**Study material**
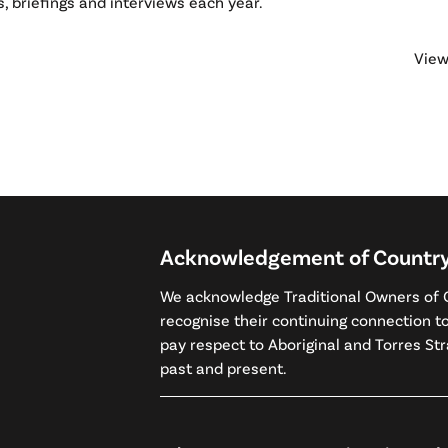
, briefings and interviews each year.
View
Acknowledgement of Countr
We acknowledge Traditional Owners of C
recognise their continuing connection 
pay respect to Aboriginal and Torres Stra
past and present.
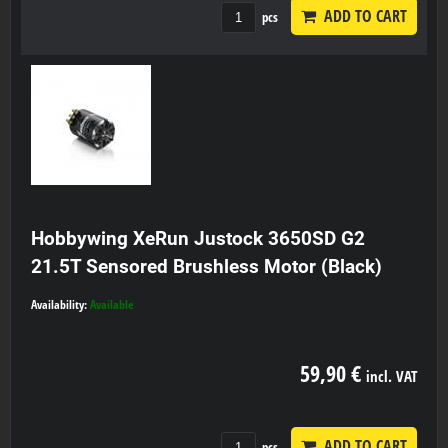
ADD TO CART
pcs
Hobbywing XeRun Justock 3650SD G2
21.5T Sensored Brushless Motor (Black)
Availability:
Available
59,90 €
incl. VAT
ADD TO CART
pcs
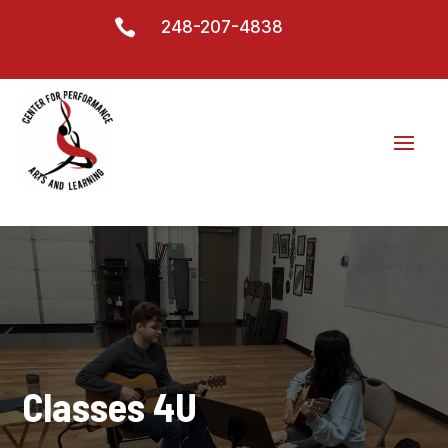

248-207-4838
Classes 4U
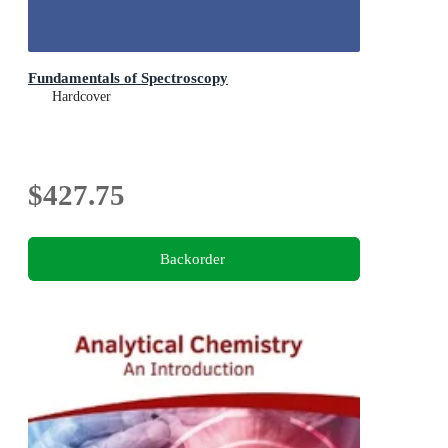
Fundamentals of Spectroscopy
Hardcover
$427.75
Backorder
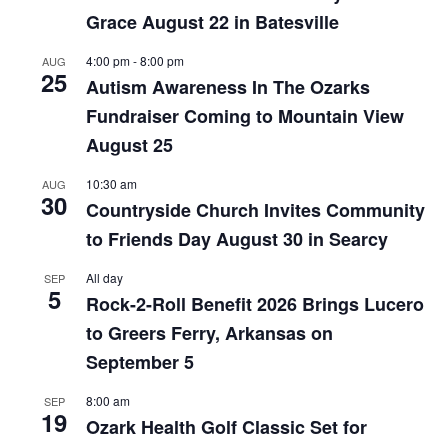
Grace August 22 in Batesville
4:00 pm
-
8:00 pm
AUG
25
Autism Awareness In The Ozarks
Fundraiser Coming to Mountain View
August 25
10:30 am
AUG
30
Countryside Church Invites Community
to Friends Day August 30 in Searcy
All day
SEP
5
Rock-2-Roll Benefit 2026 Brings Lucero
to Greers Ferry, Arkansas on
September 5
8:00 am
SEP
19
Ozark Health Golf Classic Set for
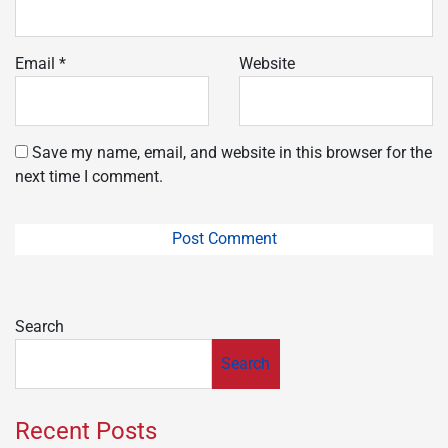
Email
*
Website
Save my name, email, and website in this browser for the
next time I comment.
Search
Search
Recent Posts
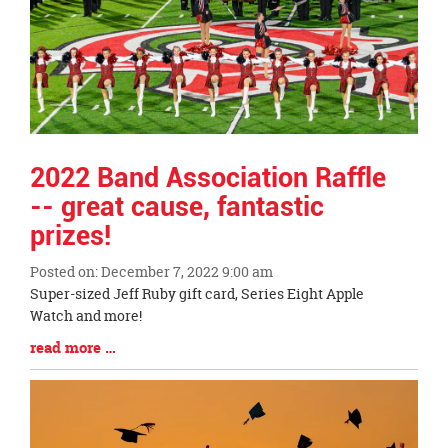
2022 Band Association Raffle
-- great cause, fantastic
prizes!
Posted on: December 7, 2022 9:00 am
Blog
Super-sized Jeff Ruby gift card, Series Eight Apple
Entry
Watch and more!
Synopsis
Blog
read more …
Begin
Entry
Synopsis
End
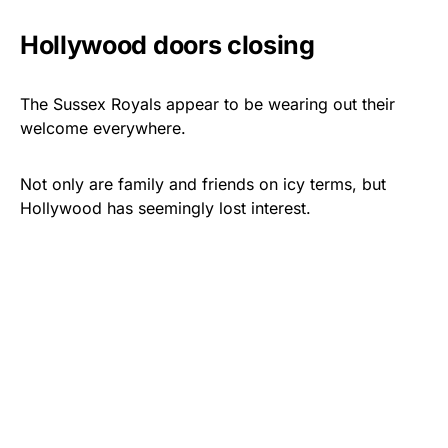
Hollywood doors closing
The Sussex Royals appear to be wearing out their
welcome everywhere.
Not only are family and friends on icy terms, but
Hollywood has seemingly lost interest.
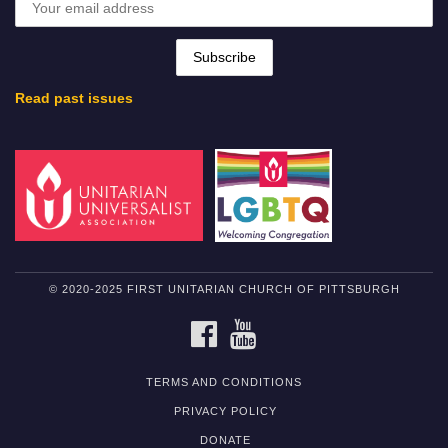
Read past issues
© 2020-2025 FIRST UNITARIAN CHURCH OF PITTSBURGH
FACEBOOK
YOUTUBE
TERMS AND CONDITIONS
PRIVACY POLICY
DONATE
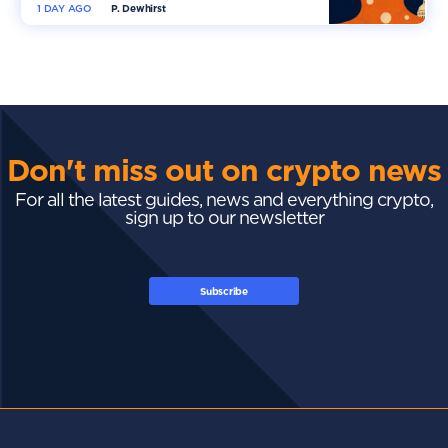
1 DAY AGO
P. Dewhirst
Don't miss out on crypto news
For all the latest guides, news and everything crypto,
sign up to our newsletter
Subscribe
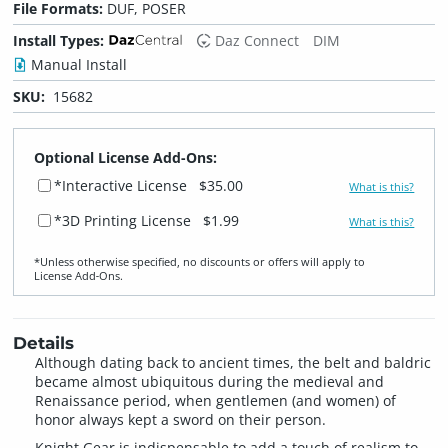
File Formats:
DUF, POSER
Install Types:
Daz Connect
DIM
Manual Install
SKU:
15682
Optional License Add-Ons:
*Interactive License
$35.00
What is this?
*3D Printing License
$1.99
What is this?
*Unless otherwise specified, no discounts or offers will apply to
License Add‑Ons.
Details
Although dating back to ancient times, the belt and baldric
became almost ubiquitous during the medieval and
Renaissance period, when gentlemen (and women) of
honor always kept a sword on their person.
Knight Gear is indispensable to add a touch of realism to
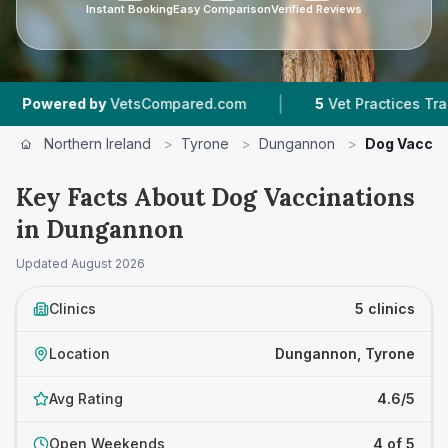
Instant Booking
Easy Comparison
Verified Reviews
|
|
VetsCompared.com
5
Vet Practices Tracked
4
Northern Ireland
>
Tyrone
>
Dungannon
>
Dog Vaccin
Key Facts About Dog Vaccinations
in Dungannon
Updated
August 2026
Clinics
5 clinics
Location
Dungannon, Tyrone
Avg Rating
4.6/5
Open Weekends
4 of 5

**Task statement**
Write out the listing again word for word, but without its pictures.

**Answer to this problem**
, briefings and interviews each year.
View
Acknowledgement of Countr
We acknowledge Traditional Owners of C
recognise their continuing connection 
pay respect to Aboriginal and Torres Stra
past and present.
ADD TO CART
pcs
Hobbywing XeRun Justock 3650SD G2
21.5T Sensored Brushless Motor (Black)
Availability:
Available
59,90 €
incl. VAT
ADD TO CART
pcs

248-207-4838
Classes 4U
Fundamentals of Spectroscopy
Hardcover
$427.75
Backorder
Grace August 22 in Batesville
4:00 pm
-
8:00 pm
AUG
25
Autism Awareness In The Ozarks
Fundraiser Coming to Mountain View
August 25
10:30 am
AUG
30
Countryside Church Invites Community
to Friends Day August 30 in Searcy
All day
SEP
5
Rock-2-Roll Benefit 2026 Brings Lucero
to Greers Ferry, Arkansas on
September 5
8:00 am
SEP
19
Ozark Health Golf Classic Set for
Email
*
Website
Save my name, email, and website in this browser for the
next time I comment.
Search
Search
Recent Posts
2022 Band Association Raffle
-- great cause, fantastic
prizes!
Posted on: December 7, 2022 9:00 am
Blog
Super-sized Jeff Ruby gift card, Series Eight Apple
Entry
Watch and more!
Synopsis
Blog
read more …
Begin
Entry
Synopsis
End
Hollywood doors closing
The Sussex Royals appear to be wearing out their
welcome everywhere.
Not only are family and friends on icy terms, but
Hollywood has seemingly lost interest.
Read past issues
© 2020-2025 FIRST UNITARIAN CHURCH OF PITTSBURGH
FACEBOOK
YOUTUBE
TERMS AND CONDITIONS
PRIVACY POLICY
DONATE
1 DAY AGO
P. Dewhirst
Don't miss out on crypto news
For all the latest guides, news and everything crypto,
sign up to our newsletter
Subscribe
File Formats:
DUF, POSER
Install Types:
Daz Connect
DIM
Manual Install
SKU:
15682
Optional License Add-Ons:
*Interactive License
$35.00
What is this?
*3D Printing License
$1.99
What is this?
*Unless otherwise specified, no discounts or offers will apply to
License Add‑Ons.
Details
Although dating back to ancient times, the belt and baldric
became almost ubiquitous during the medieval and
Renaissance period, when gentlemen (and women) of
honor always kept a sword on their person.
Knight Gear is indispensable to add a touch of realism to
Instant Booking
Easy Comparison
Verified Reviews
|
|
VetsCompared.com
5
Vet Practices Tracked
4
Northern Ireland
>
Tyrone
>
Dungannon
>
Dog Vaccin
Key Facts About Dog Vaccinations
in Dungannon
Updated
August 2026
Clinics
5 clinics
Location
Dungannon, Tyrone
Avg Rating
4.6/5
Open Weekends
4 of 5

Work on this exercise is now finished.